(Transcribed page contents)
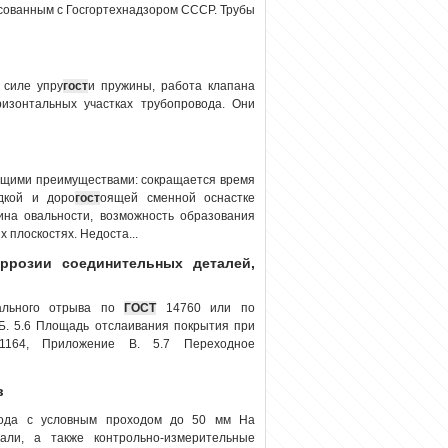
сованным с Госгортехнадзором СССР. Трубы
 силе упру
гост
и пружины, работа клапана
изонтальных участках трубопровода. Они
ющими преимуществами: сокращается время
здкой и доро
гост
оящей сменной оснастке
чина овальности, возможность образования
х плоскостях. Недоста...
ррозии соединительных деталей,
ального отрыва по
ГОСТ
14760 или по
Б. 5.6 Площадь отслаивания покрытия при
1164, Приложение В. 5.7 Переходное
в
вода с условным проходом до 50 мм На
али, а также контрольно-измерительные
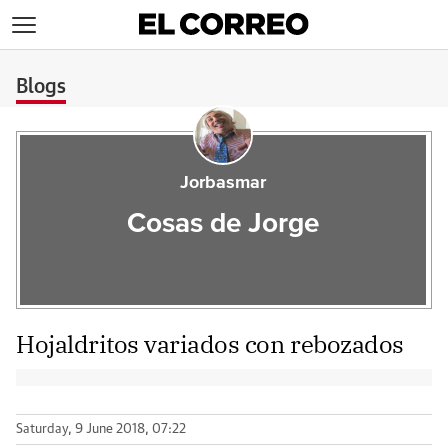
>
Blogs
Jorbasmar
Cosas de Jorge
Hojaldritos variados con rebozados
Saturday, 9 June 2018, 07:22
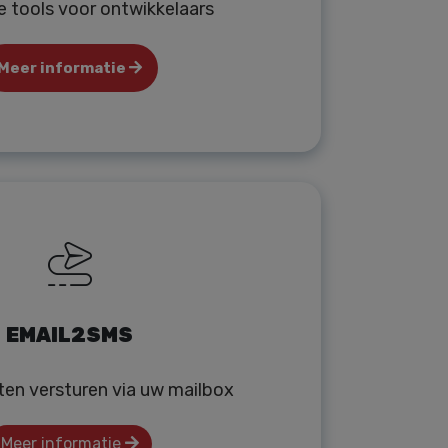
e tools voor ontwikkelaars
Meer informatie
EMAIL2SMS
ten versturen via uw mailbox
Meer informatie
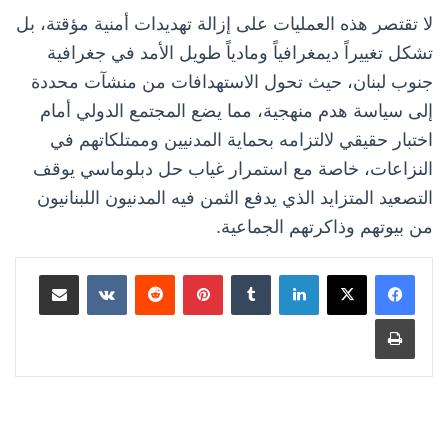
لا تقتصر هذه العمليات على إزالة تهديدات أمنية مؤقتة، بل
تشكل تغييراً ديمغرافياً ومادياً طويل الأمد في جغرافية
جنوب لبنان، حيث تحول الاستهدافات من منشآت محددة
إلى سياسة هدم منهجية، مما يضع المجتمع الدولي أمام
اختبار حقيقي لالتزامه بحماية المدنيين وممتلكاتهم في
النزاعات، خاصة مع استمرار غياب حل دبلوماسي يوقف
التصعيد المتزايد الذي يدفع الثمن فيه المدنيون اللبنانيون
من بيوتهم وذاكرتهم الجماعية.
لينكدإن
بينتيريست
مشاركة عبر البريد
طباعة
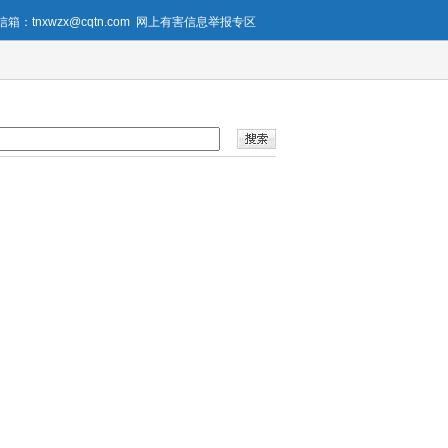
箱：tnxwzx@cqtn.com
网上有害信息举报专区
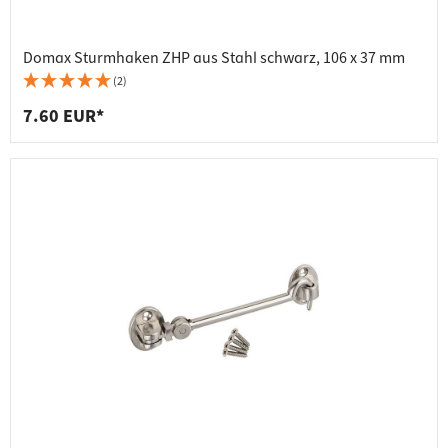
Domax Sturmhaken ZHP aus Stahl schwarz, 106 x 37 mm
(2)
7.60 EUR*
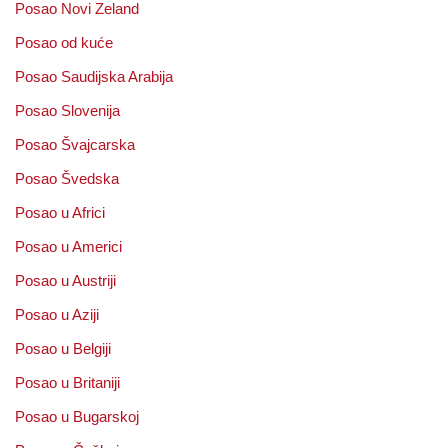
Posao Novi Zeland
Posao od kuće
Posao Saudijska Arabija
Posao Slovenija
Posao Švajcarska
Posao Švedska
Posao u Africi
Posao u Americi
Posao u Austriji
Posao u Aziji
Posao u Belgiji
Posao u Britaniji
Posao u Bugarskoj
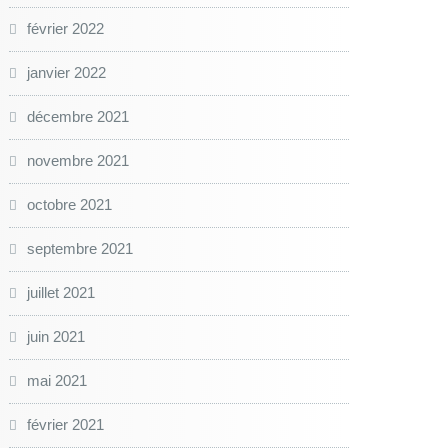
février 2022
janvier 2022
décembre 2021
novembre 2021
octobre 2021
septembre 2021
juillet 2021
juin 2021
mai 2021
février 2021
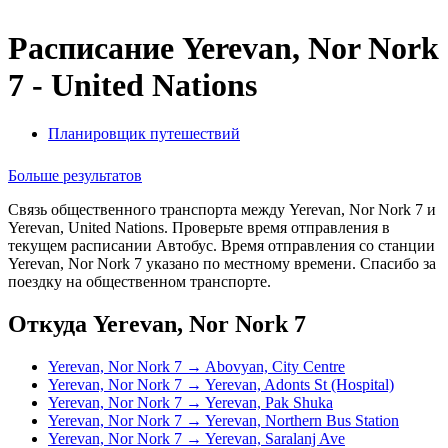
Расписание Yerevan, Nor Nork
7 - United Nations
Планировщик путешествий
Больше результатов
Связь общественного транспорта между Yerevan, Nor Nork 7 и
Yerevan, United Nations. Проверьте время отправления в
текущем расписании Автобус. Время отправления со станции
Yerevan, Nor Nork 7 указано по местному времени. Спасибо за
поездку на общественном транспорте.
Откуда Yerevan, Nor Nork 7
Yerevan, Nor Nork 7 → Abovyan, City Centre
Yerevan, Nor Nork 7 → Yerevan, Adonts St (Hospital)
Yerevan, Nor Nork 7 → Yerevan, Pak Shuka
Yerevan, Nor Nork 7 → Yerevan, Northern Bus Station
Yerevan, Nor Nork 7 → Yerevan, Saralanj Ave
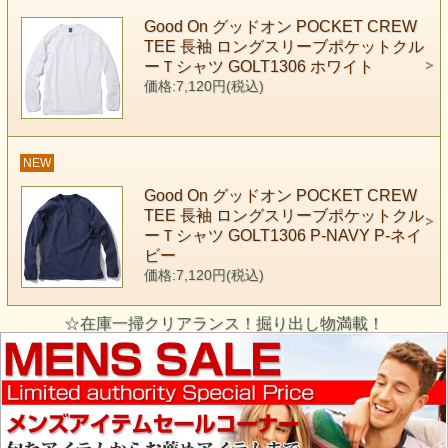
Good On グッドオン POCKET CREW
TEE 長袖 ロングスリーブポケットクル
ーＴシャツ GOLT1306 ホワイト
価格:7,120円(税込)
NEW
Good On グッドオン POCKET CREW
TEE 長袖 ロングスリーブポケットクル
ーＴシャツ GOLT1306 P-NAVY P-ネイ
ビー
価格:7,120円(税込)
☆在庫一掃クリアランス！掘り出し物満載！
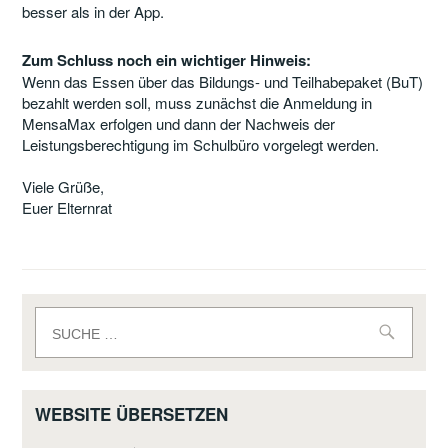
besser als in der App.
Zum Schluss noch ein wichtiger Hinweis:
Wenn das Essen über das Bildungs- und Teilhabepaket (BuT)
bezahlt werden soll, muss zunächst die Anmeldung in
MensaMax erfolgen und dann der Nachweis der
Leistungsberechtigung im Schulbüro vorgelegt werden.
Viele Grüße,
Euer Elternrat
Suche
nach:
WEBSITE ÜBERSETZEN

## Problem description:
Recast the transcribed text from all the entries above as a numbered list, one line per item, with blank lines left out. Don't include the pictures in your answer.

## Written answer:
1. сованным с Госгортехнадзором СССР. Трубы
2.  силе упру
3. гост
4. и пружины, работа клапана
5. изонтальных участках трубопровода. Они
6. ющими преимуществами: сокращается время
7. здкой и доро
8. гост
9. оящей сменной оснастке
10. чина овальности, возможность образования
11. х плоскостях. Недоста...
12. ррозии соединительных деталей,
13. ального отрыва по
14. ГОСТ
15. 14760 или по
16. Б. 5.6 Площадь отслаивания покрытия при
17. 1164, Приложение В. 5.7 Переходное
18. в
19. вода с условным проходом до 50 мм На
20. али, а также контрольно-измерительные
21. >
22. Blogs
23. Jorbasmar
24. Cosas de Jorge
25. Hojaldritos variados con rebozados
26. Saturday, 9 June 2018, 07:22
27. e tools voor ontwikkelaars
28. Meer informatie
29. EMAIL2SMS
30. ten versturen via uw mailbox
31. Meer informatie
32. لا تقتصر هذه العمليات على إزالة تهديدات أمنية مؤقتة، بل
33. تشكل تغييراً ديمغرافياً ومادياً طويل الأمد في جغرافية
34. جنوب لبنان، حيث تحول الاستهدافات من منشآت محددة
35. إلى سياسة هدم منهجية، مما يضع المجتمع الدولي أمام
36. اختبار حقيقي لالتزامه بحماية المدنيين وممتلكاتهم في
37. النزاعات، خاصة مع استمرار غياب حل دبلوماسي يوقف
38. التصعيد المتزايد الذي يدفع الثمن فيه المدنيون اللبنانيون
39. من بيوتهم وذاكرتهم الجماعية.
40. لينكدإن
41. بينتيريست
42. مشاركة عبر البريد
43. طباعة
44. 箱：tnxwzx@cqtn.com
45. 网上有害信息举报专区
46. Domax Sturmhaken ZHP aus Stahl schwarz, 106 x 37 mm
47. (2)
48. 7.60 EUR*
49. Posao Novi Zeland
50. Posao od kuće
51. Posao Saudijska Arabija
52. Posao Slovenija
53. Posao Švajcarska
54. Posao Švedska
55. Posao u Africi
56. Posao u Americi
57. Posao u Austriji
58. Posao u Aziji
59. Posao u Belgiji
60. Posao u Britaniji
61. Posao u Bugarskoj
62. février 2022
63. janvier 2022
64. décembre 2021
65. novembre 2021
66. octobre 2021
67. septembre 2021
68. juillet 2021
69. juin 2021
70. mai 2021
71. février 2021
72. Расписание Yerevan, Nor Nork
73. 7 - United Nations
74. Планировщик путешествий
75. Больше результатов
76. Связь общественного транспорта между Yerevan, Nor Nork 7 и
77. Yerevan, United Nations. Проверьте время отправления в
78. текущем расписании Автобус. Время отправления со станции
79. Yerevan, Nor Nork 7 указано по местному времени. Спасибо за
80. поездку на общественном транспорте.
81. Откуда Yerevan, Nor Nork 7
82. Yerevan, Nor Nork 7 → Abovyan, City Centre
83. Yerevan, Nor Nork 7 → Yerevan, Adonts St (Hospital)
84. Yerevan, Nor Nork 7 → Yerevan, Pak Shuka
85. Yerevan, Nor Nork 7 → Yerevan, Northern Bus Station
86. Yerevan, Nor Nork 7 → Yerevan, Saralanj Ave
87. Good On グッドオン POCKET CREW
88. TEE 長袖 ロングスリーブポケットクル
89. ーＴシャツ GOLT1306 ホワイト
90. 価格:7,120円(税込)
91. NEW
92. Good On グッドオン POCKET CREW
93. TEE 長袖 ロングスリーブポケットクル
94. ーＴシャツ GOLT1306 P-NAVY P-ネイ
95. ビー
96. 価格:7,120円(税込)
97. ☆在庫一掃クリアランス！掘り出し物満載！
98. besser als in der App.
99. Zum Schluss noch ein wichtiger Hinweis:
100. Wenn das Essen über das Bildungs- und Teilhabepaket (BuT)
101. bezahlt werden soll, muss zunächst die Anmeldung in
102. MensaMax erfolgen und dann der Nachweis der
103. Leistungsberechtigung im Schulbüro vorgelegt werden.
104. Viele Grüße,
105. Euer Elternrat
106. Suche
107. nach:
108. WEBSITE ÜBERSETZEN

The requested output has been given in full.